Proposal

I hereby propose that I, Francis, be allowed to stand before a panel of my fears and be judged based on the following:

  1. My ability to process what amounts to gobbledygook and turn it into more gobbledygook;
  2. My ability to make shit up;
  3. My ability to turn my anxieties, traumas, nightmares, into 4000 to 5000 word beauties; and
  4. My ability to bullshit on the fly.

Should you agree to this proposal, you shall:

  1. Pat me on the head;
  2. Pat me on the back;
  3. Give me a bit more money; and
  4. Give me more work.

On leave: An unofficial report of accomplishment

Finally, after five months of waiting, I got official word that my application for a study leave from university has been granted. I started the ball rolling on this application in June, and in between now and then, I’ve been drawing a paycheck and doing the work, so to speak.
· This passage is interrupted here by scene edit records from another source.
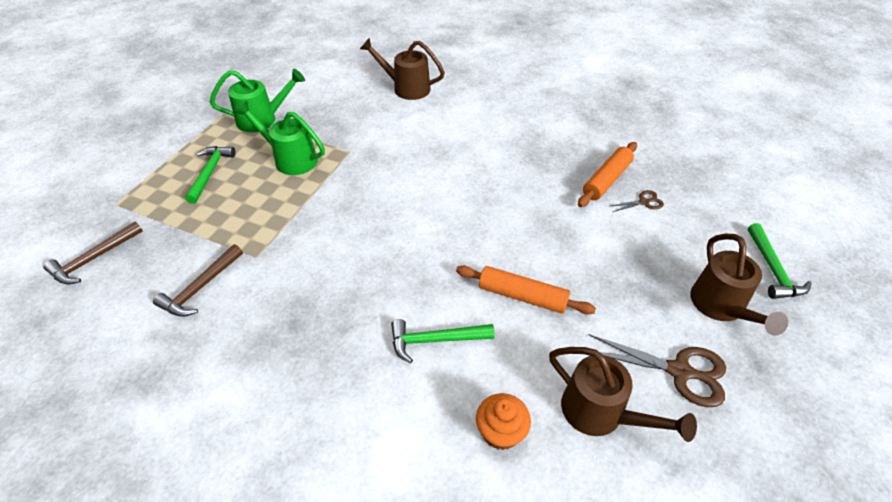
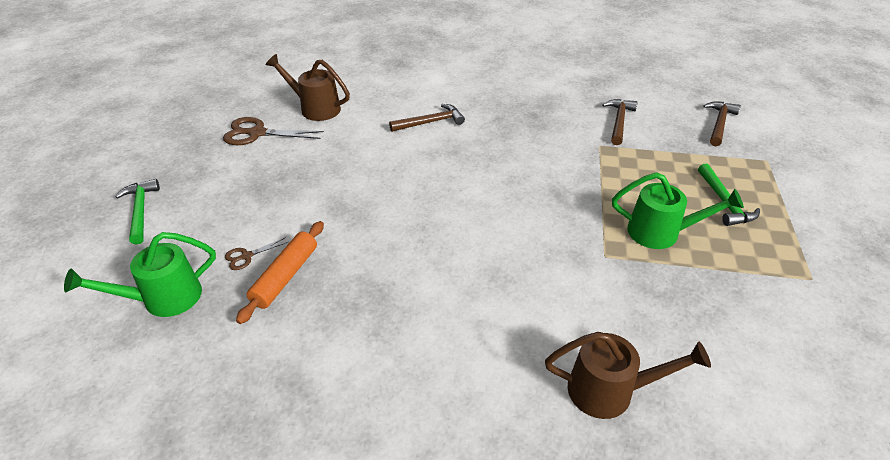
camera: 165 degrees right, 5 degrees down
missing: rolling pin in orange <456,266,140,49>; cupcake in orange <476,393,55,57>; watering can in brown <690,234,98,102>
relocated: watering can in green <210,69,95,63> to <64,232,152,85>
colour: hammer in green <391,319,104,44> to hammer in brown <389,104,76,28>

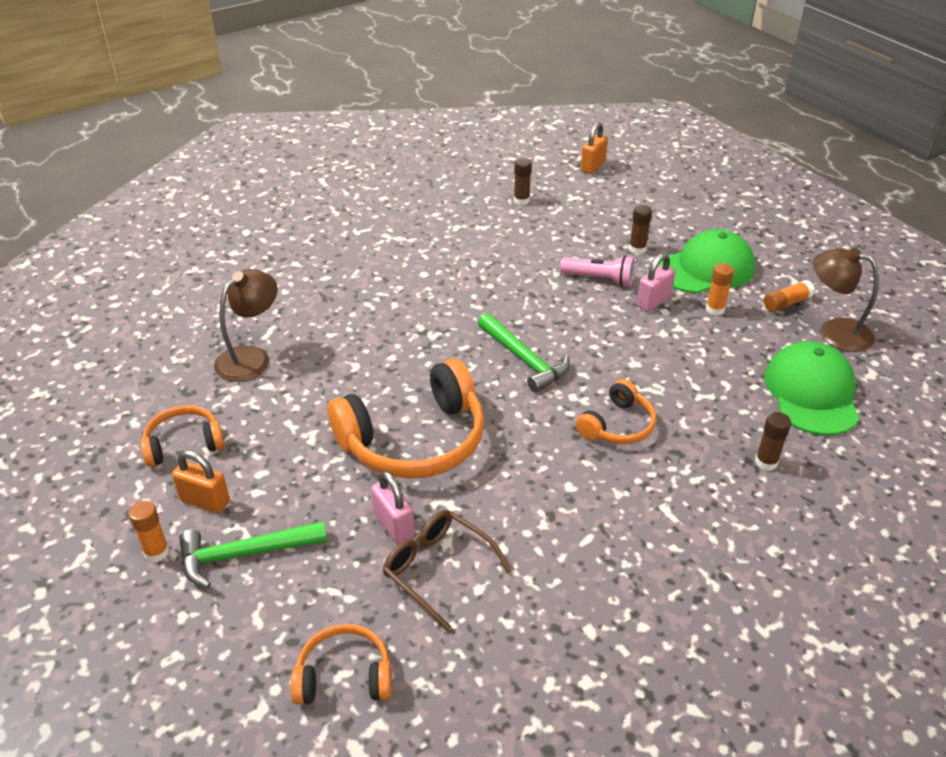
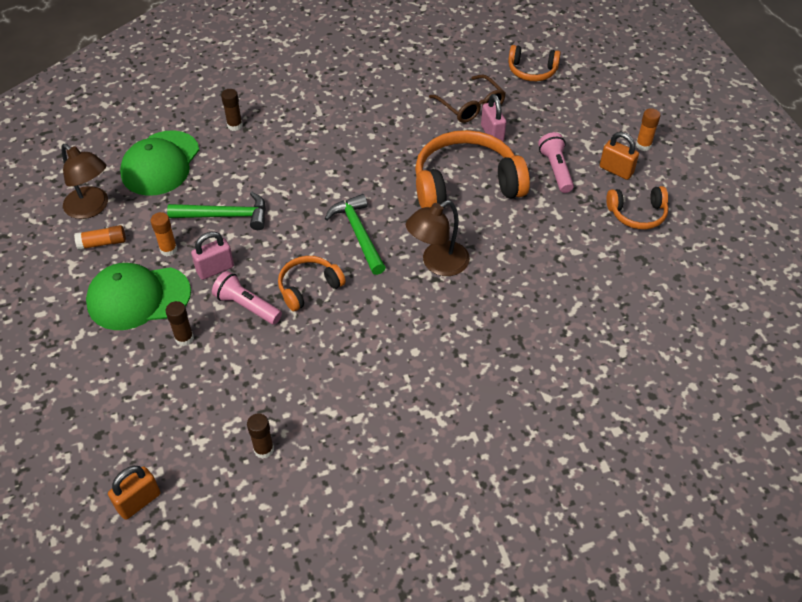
camera: 165 degrees left, 10 degrees up
appeared: flashlight in pink <538,132,36,61>
relocated: hammer in green <179,521,148,67> to <167,192,99,38>; headphones in orange <576,379,80,65> to <278,256,68,56>; lamp in brown <214,269,64,113> to <406,200,64,76>

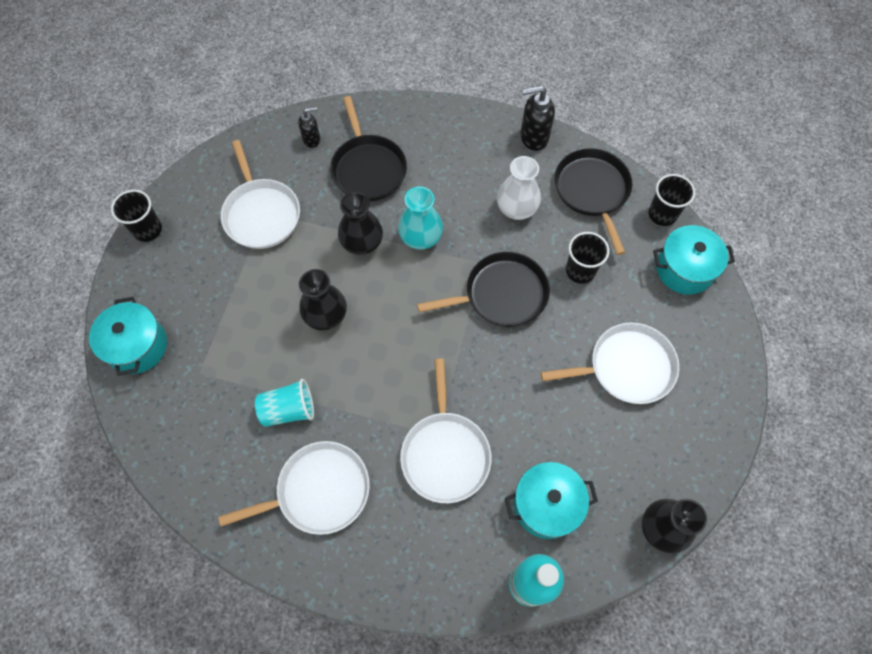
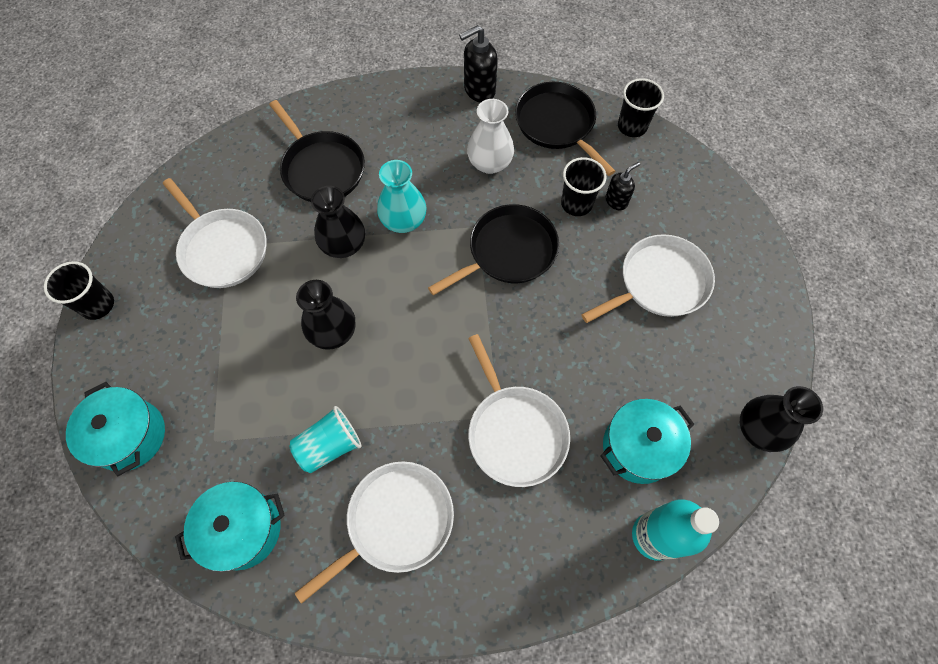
camera: 20 degrees left, 0 degrees up
relocated: pot in turquoise <653,225,82,70> to <175,482,110,90>; soap dispenser in black <298,107,22,41> to <606,162,34,48>

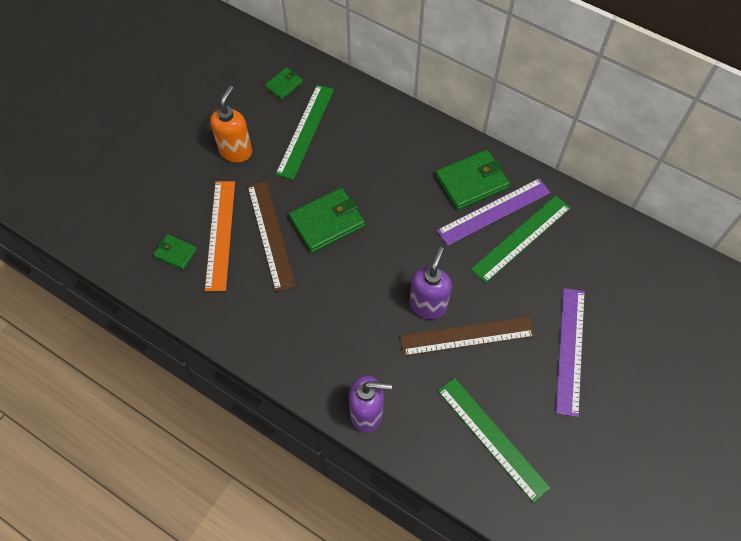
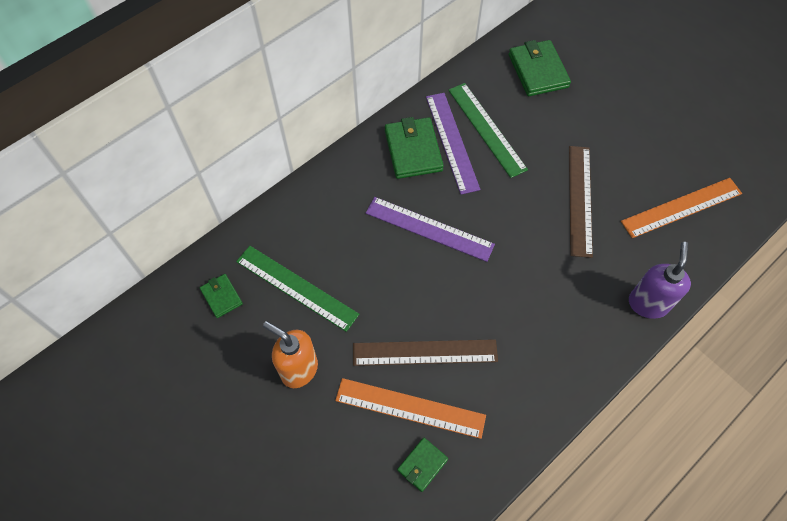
camera: 75 degrees left, 0 degrees up
missing: soap dispenser in purple <409,247,43,72>
relocated: ruler in purple <556,288,29,129> to <366,197,129,65>; wallet in green <289,188,76,65> to <509,40,62,56>
colour: ruler in green <438,378,112,125> to ruler in orange <621,178,121,60>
So far I’ve passed my foriegn language qualifying exam, which is a feat considering I was only 6% fluent in Spanish, according to Duolingo. I’ve managed to generate a few thousand words of a novella that will go into the collection of fiction that will serve as my graduate thesis. And I’ve delivered presentations in two international conferences, helped organize those same conferences, and been accepted to two fiction anthologies.

Outside of work, I’ve also learned how to prepare the following Japanese dishes:

  • Zaru soba
  • Tempura
  • Karaage
  • Kakiage
  • Hot Udon

With the aid of a slow cooker, which was an early Christmas present from my girlfriend, I was finally able to make a decent, edible pot roast. And then excellent pork chops.

I’ve also read 11 of the 20 Jack Reacher novels by Lee Child. I’ve attended my first-ever comic convention, and was sorely disappointed by it. And I was one of the lucky few who got into the exclusive screening of a Captain America: Civil War teaser. 

I’ve been able to keep up with TV shows, and even gotten into a new fandom about fake lesbians. I would say that this was a semester on leave well spent.

A version

Here I go again. I find that I have a few weeks of relative freedom and I go delude myself that I’ll be able to keep a blog. And I probably will keep it, for a month or two.

But then something else will distract me from this. It might be something big–some life-altering thing that blindsides me and demands my complete undivided attention. But chances are it’s a new toy, or a new comic book series, or a new television program (I’ve yet to start watching Jessica Jones so this iteration might last for exactly one post). 

When that happens, I’ll tell myself, it’s okay to take a bit of break from it, I just won’t take down that blog. But I know it will start haunting me, like an unfinished book. It will call out to me at every turn: after I watch or read something interesting; when I got home from a particularly odd experience; when I am up-and-about at 2 a.m., over-caffeinated and restless, a million things running through my head.

It will start feeling like a phantom limb, an itch that I can’t scratch. It will get so bad that the only recourse is to delete the damn thing and all it contains. Goodbye, months (or weeks) of content. No one read you anyway.

And I’ll be happier, more content with my life. No one blogs anymore, I will tell myself.

But that won’t probably happen this time.